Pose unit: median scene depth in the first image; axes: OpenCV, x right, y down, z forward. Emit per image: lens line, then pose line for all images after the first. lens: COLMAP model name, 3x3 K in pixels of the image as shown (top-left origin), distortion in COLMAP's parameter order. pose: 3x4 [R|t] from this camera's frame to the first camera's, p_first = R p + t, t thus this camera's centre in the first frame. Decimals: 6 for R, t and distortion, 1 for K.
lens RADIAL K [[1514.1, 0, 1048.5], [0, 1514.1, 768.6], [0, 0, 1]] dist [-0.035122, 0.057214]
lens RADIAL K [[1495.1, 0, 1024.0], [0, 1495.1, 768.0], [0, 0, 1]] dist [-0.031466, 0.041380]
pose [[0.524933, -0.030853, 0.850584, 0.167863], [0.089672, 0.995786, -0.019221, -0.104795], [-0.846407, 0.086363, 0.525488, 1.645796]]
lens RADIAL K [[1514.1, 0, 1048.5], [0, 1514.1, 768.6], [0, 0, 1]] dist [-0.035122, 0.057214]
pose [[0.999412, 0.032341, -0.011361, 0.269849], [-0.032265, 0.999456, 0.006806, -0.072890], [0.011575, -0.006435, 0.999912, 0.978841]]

+ + +

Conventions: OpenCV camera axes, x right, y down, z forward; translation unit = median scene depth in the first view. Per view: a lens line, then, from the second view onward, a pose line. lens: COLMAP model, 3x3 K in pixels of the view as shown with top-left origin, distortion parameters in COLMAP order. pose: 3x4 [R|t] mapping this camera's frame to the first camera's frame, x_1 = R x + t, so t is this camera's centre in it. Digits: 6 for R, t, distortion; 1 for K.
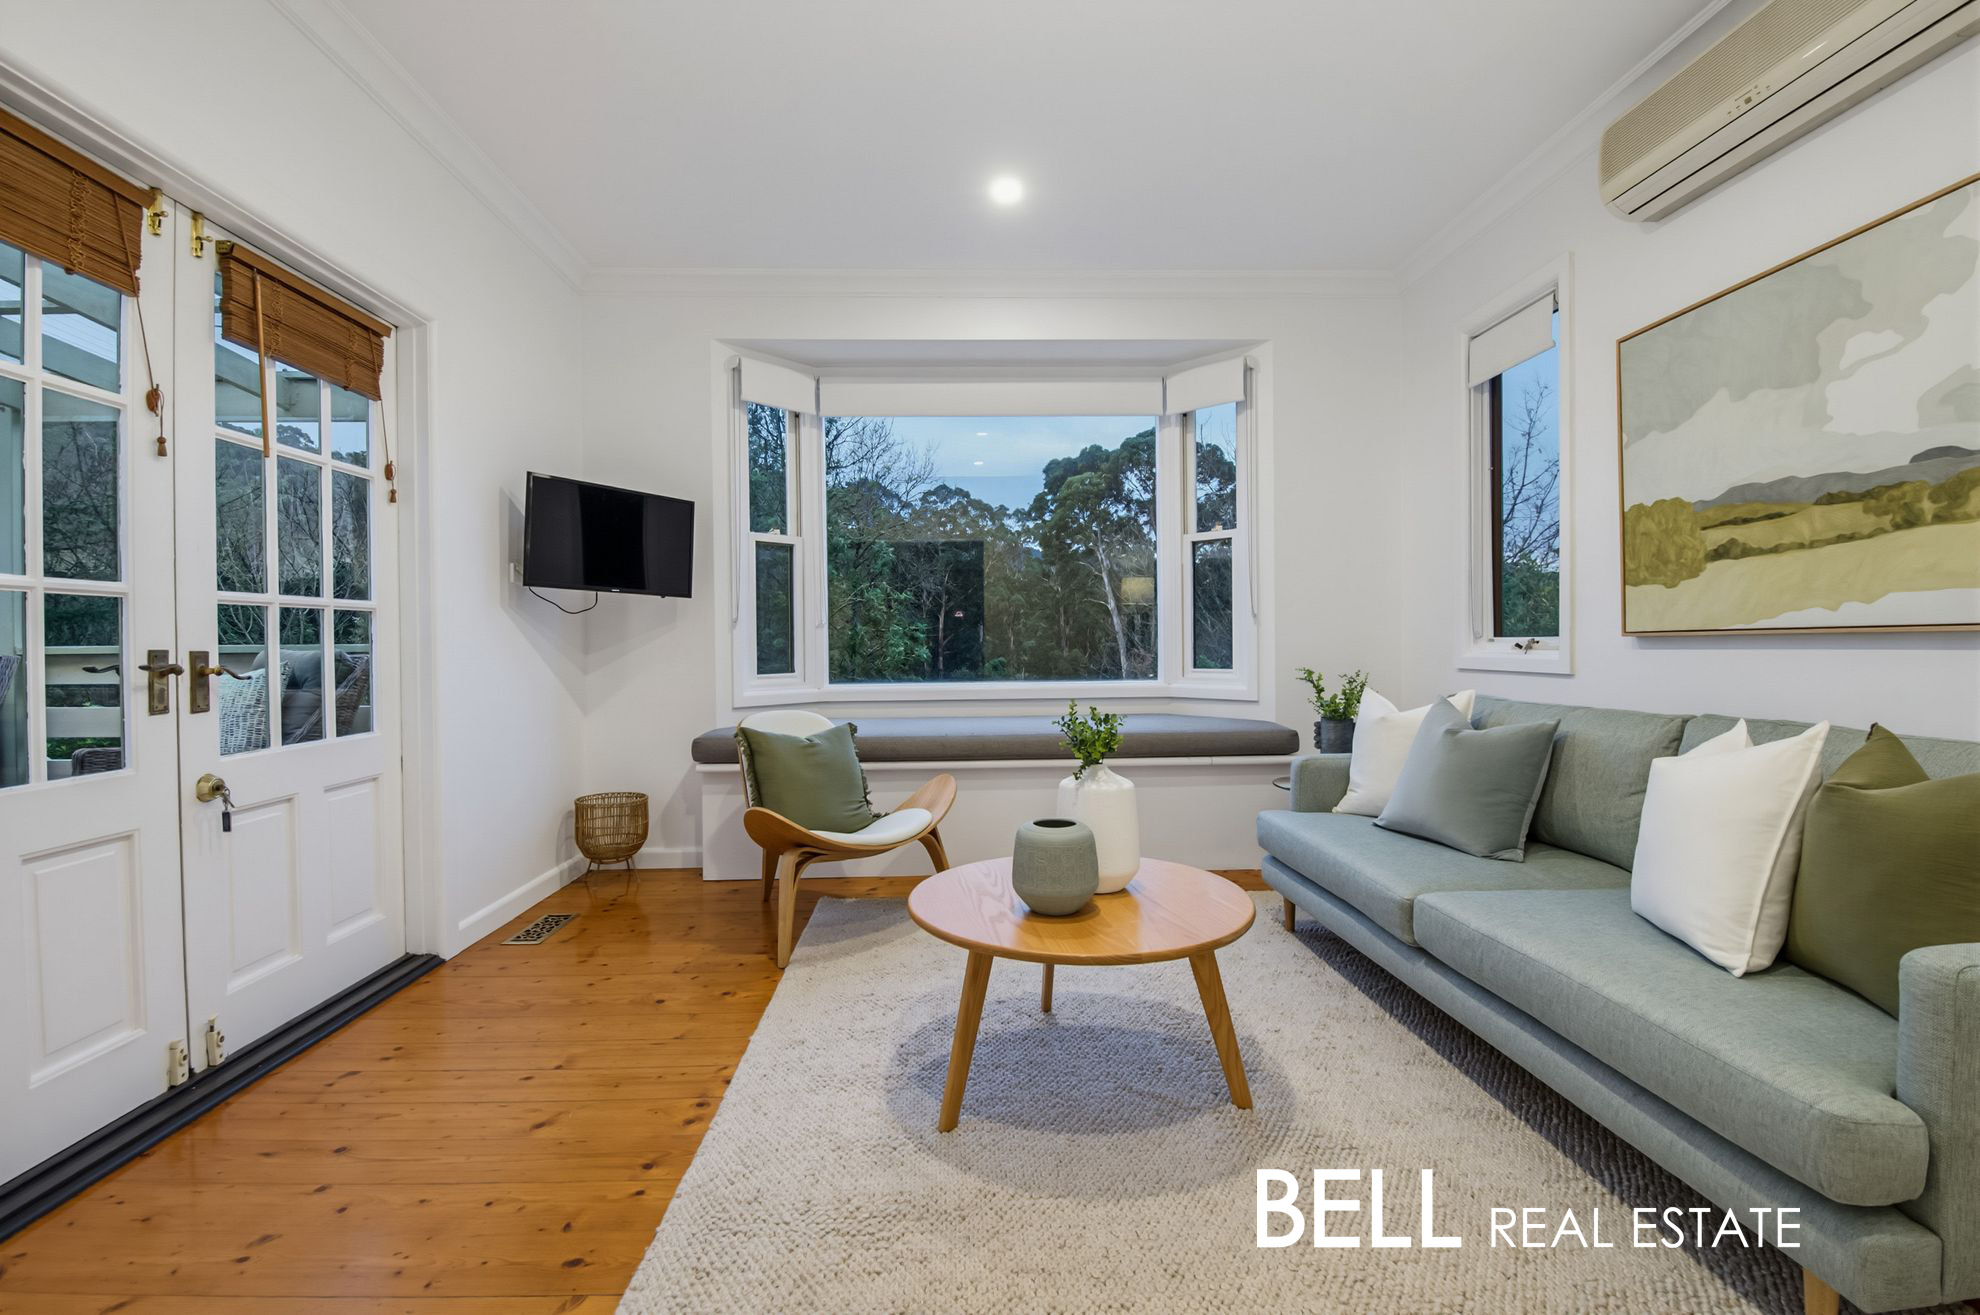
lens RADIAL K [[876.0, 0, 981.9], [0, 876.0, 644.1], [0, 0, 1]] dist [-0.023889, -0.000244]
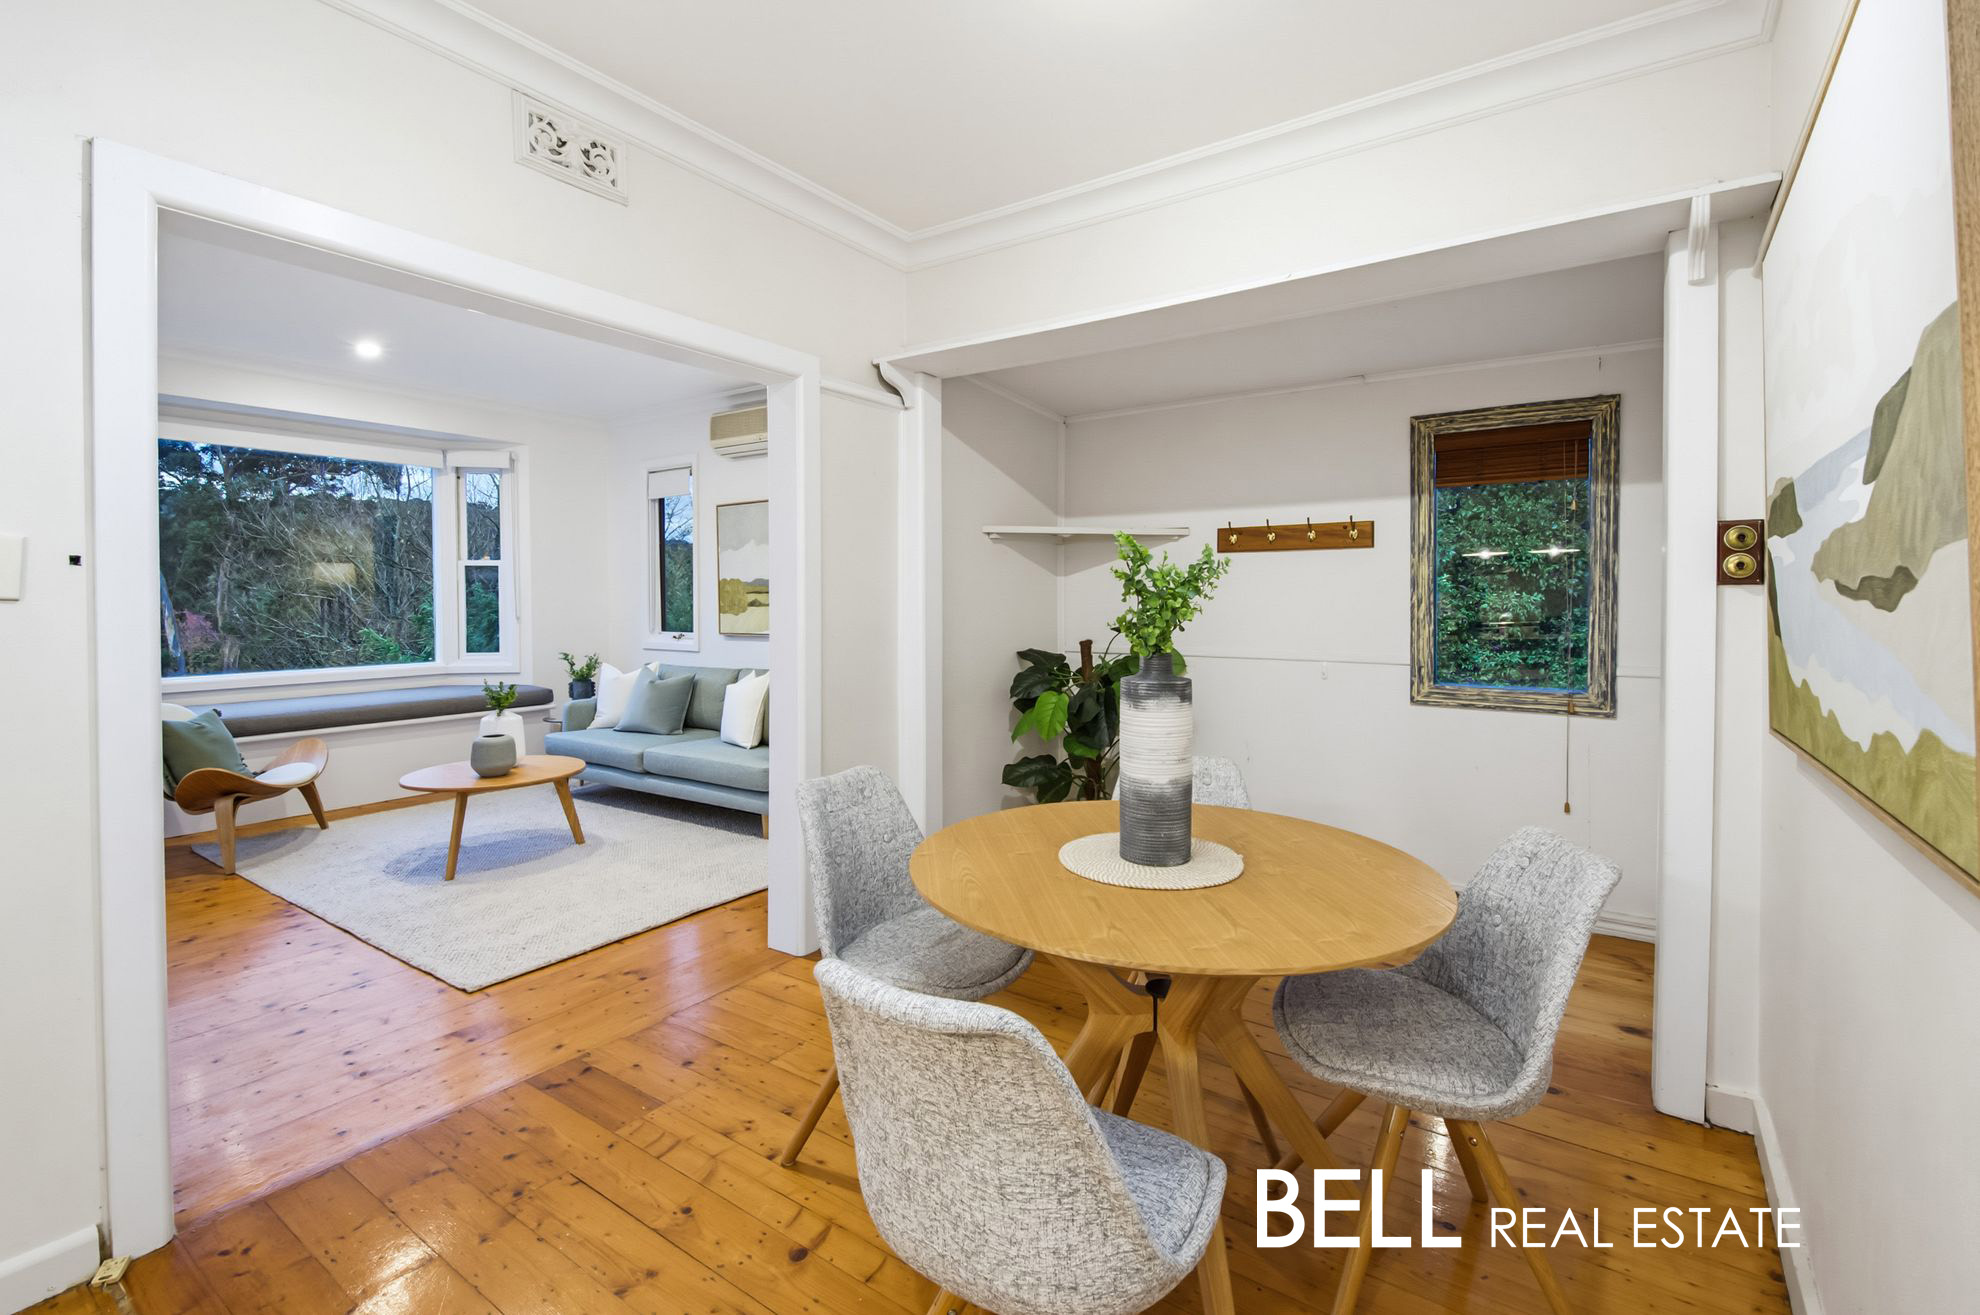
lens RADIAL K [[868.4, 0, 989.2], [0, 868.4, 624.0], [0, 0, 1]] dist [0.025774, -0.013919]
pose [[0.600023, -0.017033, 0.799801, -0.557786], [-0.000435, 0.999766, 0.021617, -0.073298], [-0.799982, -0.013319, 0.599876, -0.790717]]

+ + +

Lay out the data as a numbered list, from the line containing "Pose unit: median" up to and including the line containing "-0.006435, 0.999912, 0.978841]]", leaving out any blank lines.

-- REPLY TO THE EXERCISE --
1. Pose unit: median scene depth in the first image; axes: OpenCV, x right, y down, z forward. Emit per image: lens line, then pose line for all images after the first. lens: COLMAP model name, 3x3 K in pixels of the image as shown (top-left origin), distortion in COLMAP's parameter order. pose: 3x4 [R|t] from this camera's frame to the first camera's, p_first = R p + t, t thus this camera's centre in the first frame. Decimals: 6 for R, t and distortion, 1 for K.
2. lens RADIAL K [[1514.1, 0, 1048.5], [0, 1514.1, 768.6], [0, 0, 1]] dist [-0.035122, 0.057214]
3. lens RADIAL K [[1495.1, 0, 1024.0], [0, 1495.1, 768.0], [0, 0, 1]] dist [-0.031466, 0.041380]
4. pose [[0.524933, -0.030853, 0.850584, 0.167863], [0.089672, 0.995786, -0.019221, -0.104795], [-0.846407, 0.086363, 0.525488, 1.645796]]
5. lens RADIAL K [[1514.1, 0, 1048.5], [0, 1514.1, 768.6], [0, 0, 1]] dist [-0.035122, 0.057214]
6. pose [[0.999412, 0.032341, -0.011361, 0.269849], [-0.032265, 0.999456, 0.006806, -0.072890], [0.011575, -0.006435, 0.999912, 0.978841]]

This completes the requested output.